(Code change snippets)
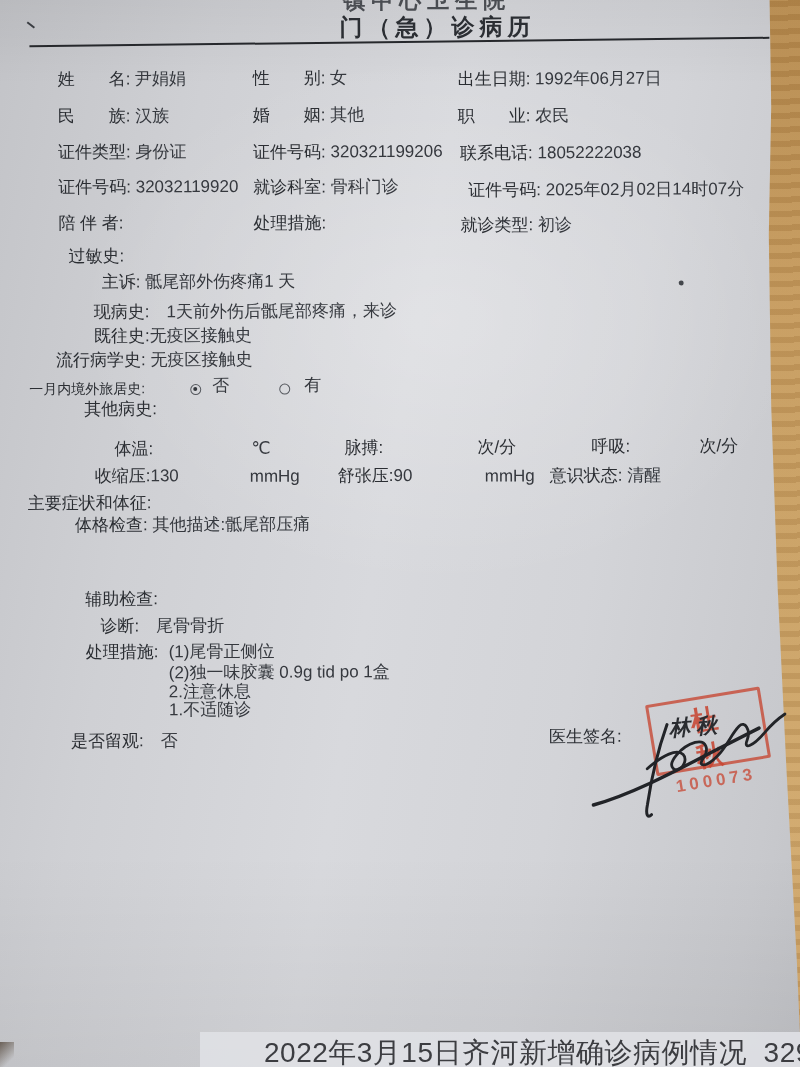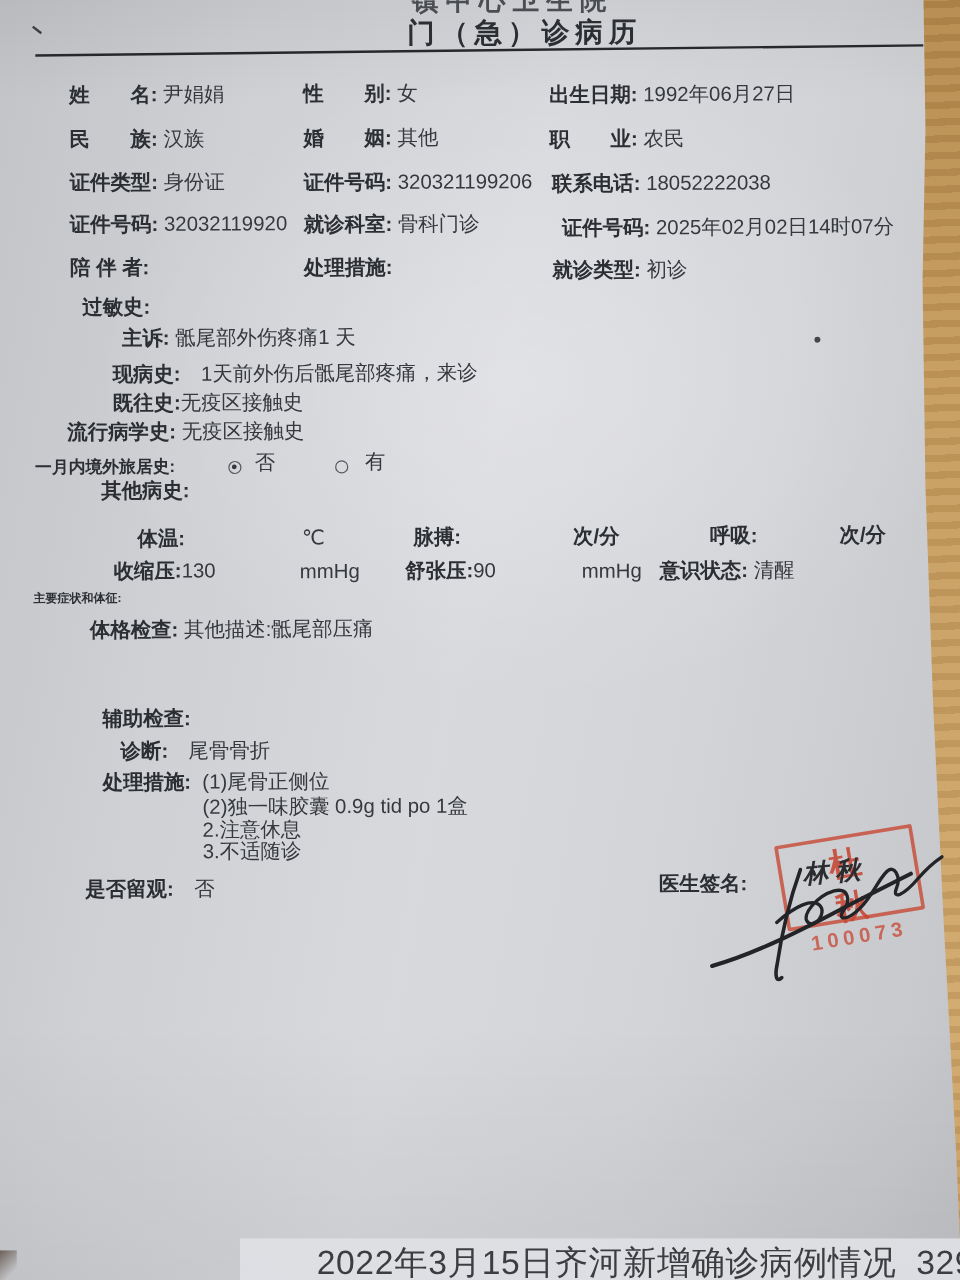--- a/index.html
+++ b/index.html
@@ -16,7 +16,7 @@
                linear-gradient(180deg,rgba(0,0,0,0.05) 0%,rgba(0,0,0,0) 8%,rgba(0,0,0,0) 80%,rgba(0,0,0,0.06) 100%);}
   .content{position:absolute;inset:0;transform:rotate(-0.3deg);color:#2f3237;}
   .abs{position:absolute;white-space:nowrap;font-size:17px;line-height:1.2;}
-  .lab{font-weight:700;color:#2b2e33;}
+  .lab{font-weight:400;color:#2b2e33;}
   .val{font-weight:400;color:#35383e;}
   .sm{font-size:14px;}
   .clip{display:inline-block;max-width:103px;overflow:hidden;vertical-align:bottom;}

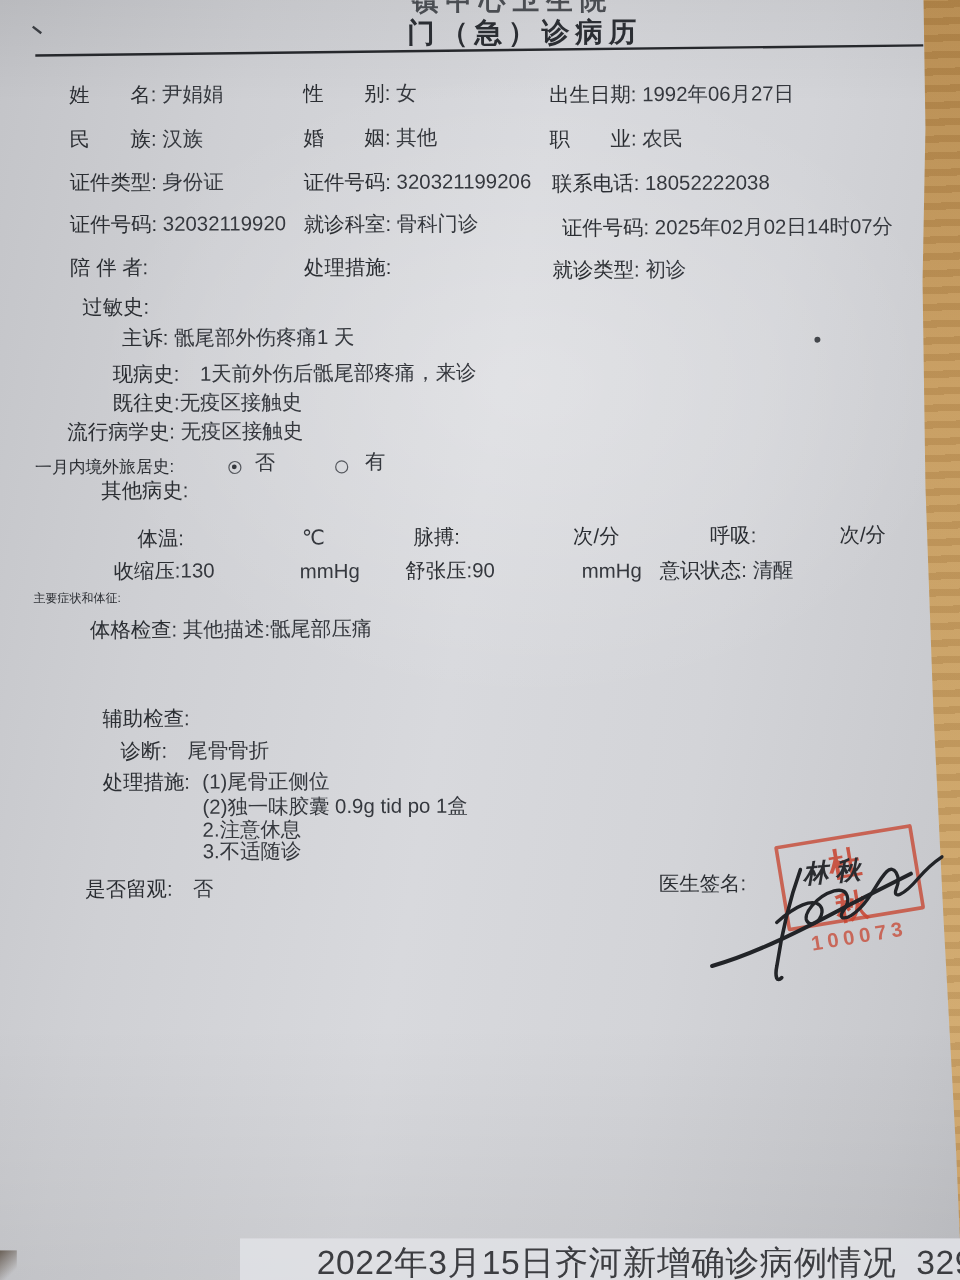--- a/index.html
+++ b/index.html
@@ -100,7 +100,7 @@
     <div class="abs" style="left:485px;top:467px"><span class="val">mmHg</span></div>
     <div class="abs" style="left:550px;top:467px"><span class="lab">意识状态:</span> <span class="val">清醒</span></div>
 
-    <div class="abs" style="left:28px;top:492px;font-size:10px"><span class="lab">主要症状和体征:</span></div>
+    <div class="abs" style="left:28px;top:492px;font-size:17px"><span class="lab">主要症状和体征:</span></div>
     <div class="abs" style="left:75px;top:514px"><span class="lab">体格检查:</span> <span class="val">其他描述:骶尾部压痛</span></div>
 
     <div class="abs" style="left:85px;top:588px"><span class="lab">辅助检查:</span></div>

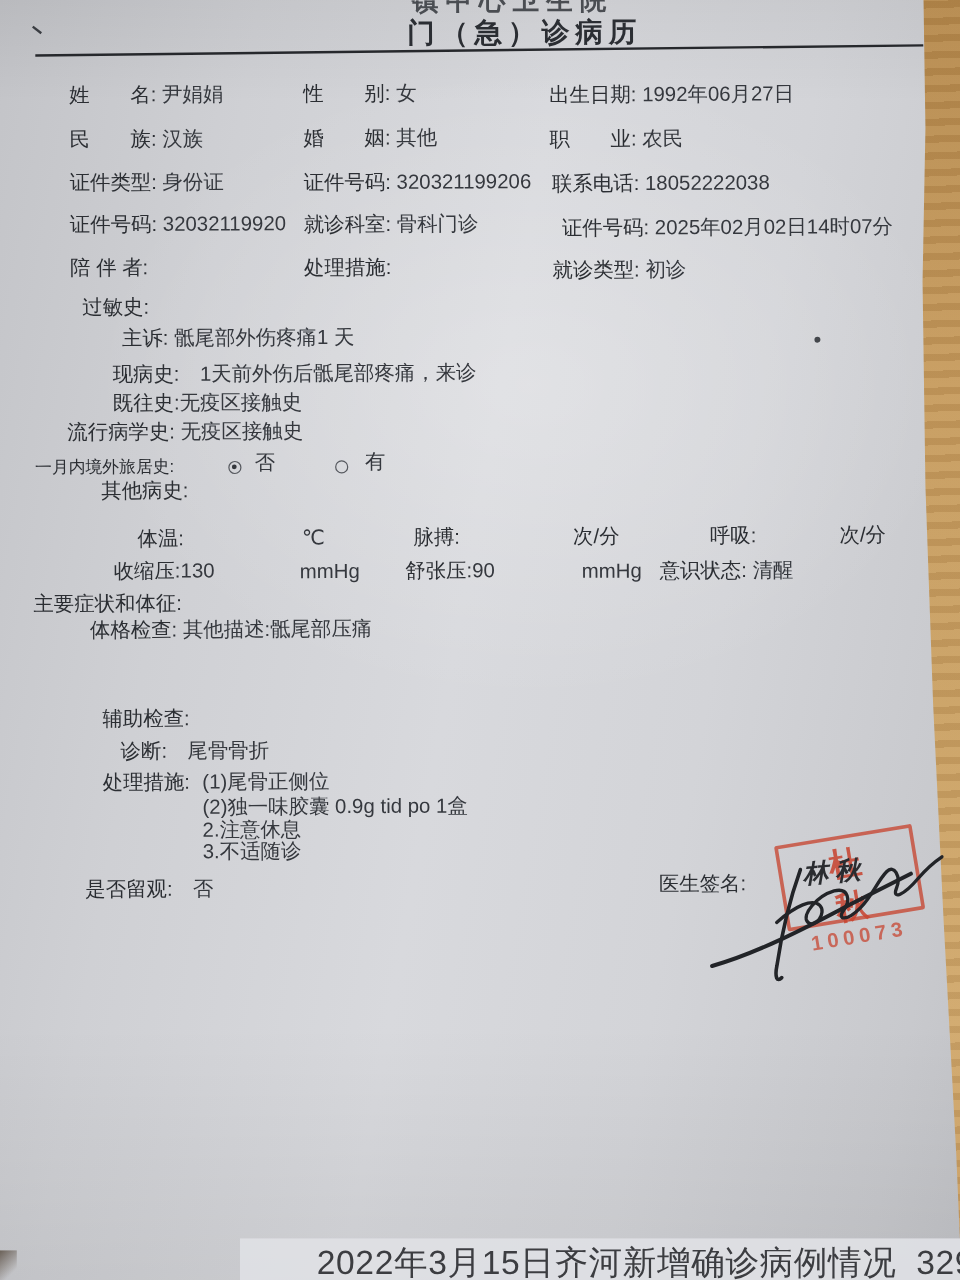--- a/index.html
+++ b/index.html
@@ -109,7 +109,7 @@
     <div class="abs val" style="left:168px;top:641px">(1)尾骨正侧位</div>
     <div class="abs val" style="left:168px;top:662px">(2)独一味胶囊 0.9g tid po 1盒</div>
     <div class="abs val" style="left:168px;top:681px">2.注意休息</div>
-    <div class="abs val" style="left:168px;top:699px">3.不适随诊</div>
+    <div class="abs val" style="left:168px;top:699px">1.不适随诊</div>
 
     <div class="abs" style="left:70px;top:730px"><span class="lab">是否留观:</span>　<span class="val">否</span></div>
     <div class="abs" style="left:548px;top:728px"><span class="lab">医生签名:</span></div>

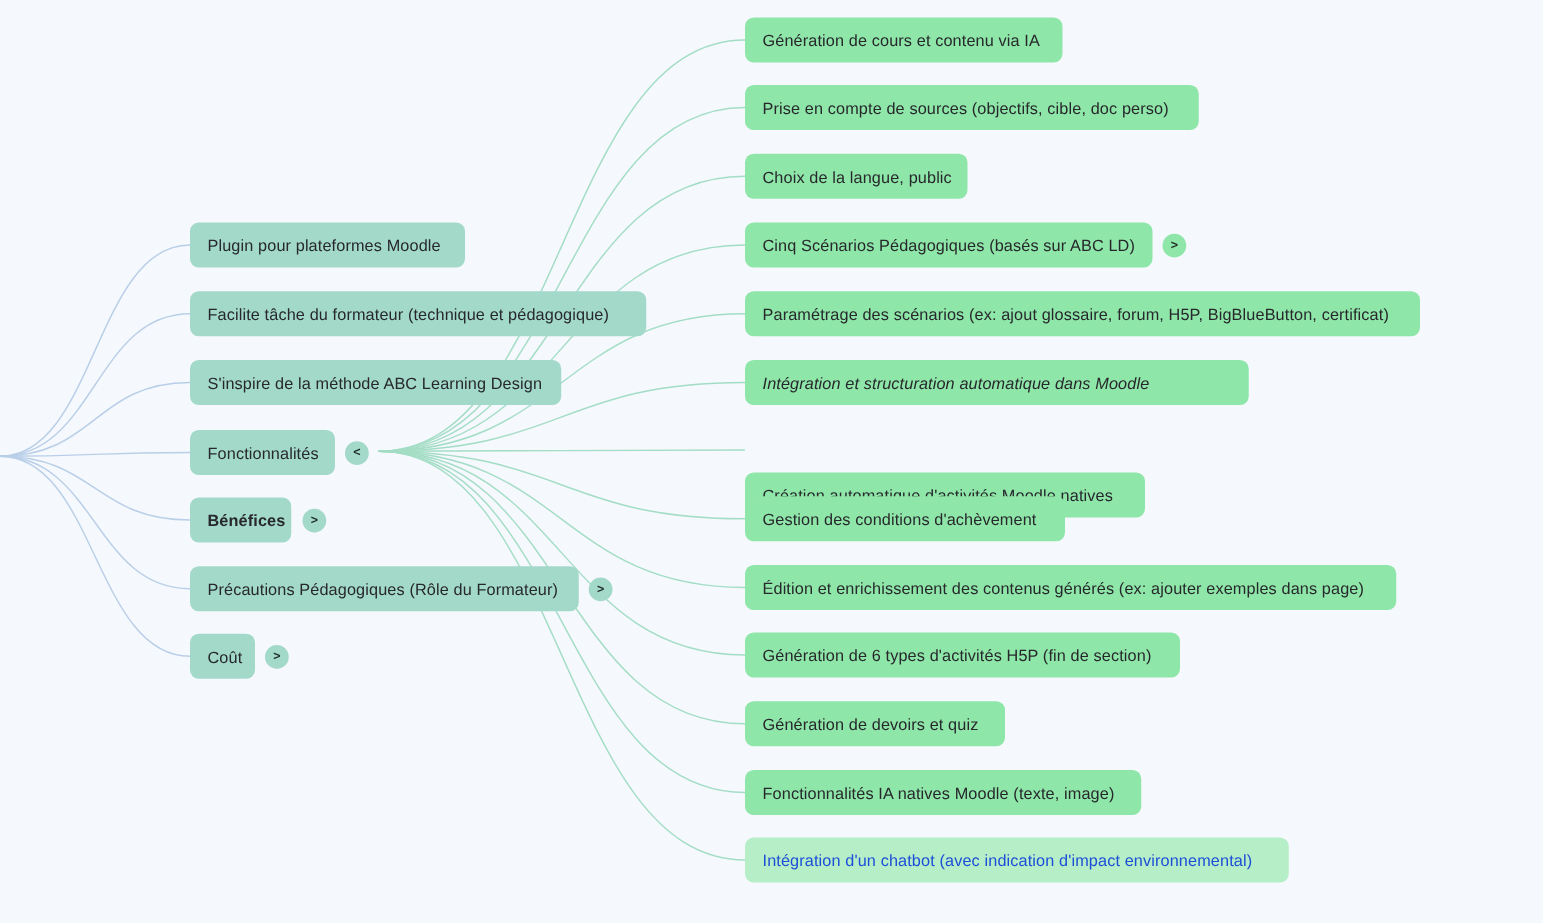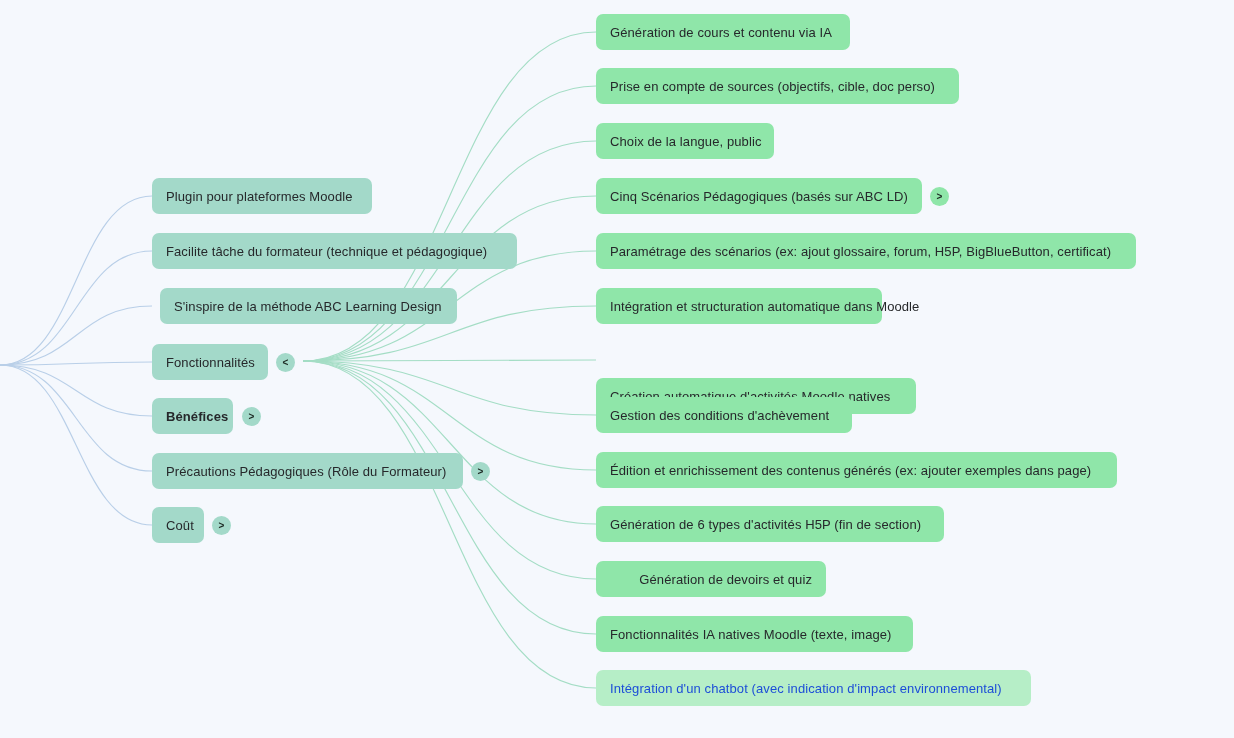--- a/index.html
+++ b/index.html
@@ -101,7 +101,7 @@
       <div class="node branch" style="left: 152px; top: 233px; width: 365px;">
         <span>Facilite tâche du formateur (technique et pédagogique)</span>
       </div>
-      <div class="node branch" style="left: 160px; top: 288px; width: 297px;">
+      <div class="node branch" style="left: 152px; top: 288px; width: 297px;">
         <span>S'inspire de la méthode ABC Learning Design</span>
       </div>
       <div class="node branch" style="left: 152px; top: 344px; width: 116px;">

What you have to do: Every line in the records above with the string "weight" in it should be shown.

Reply to the exercise:
-  .lab{font-weight:700;color:#2b2e33;}
+  .lab{font-weight:400;color:#2b2e33;}
   .val{font-weight:400;color:#35383e;}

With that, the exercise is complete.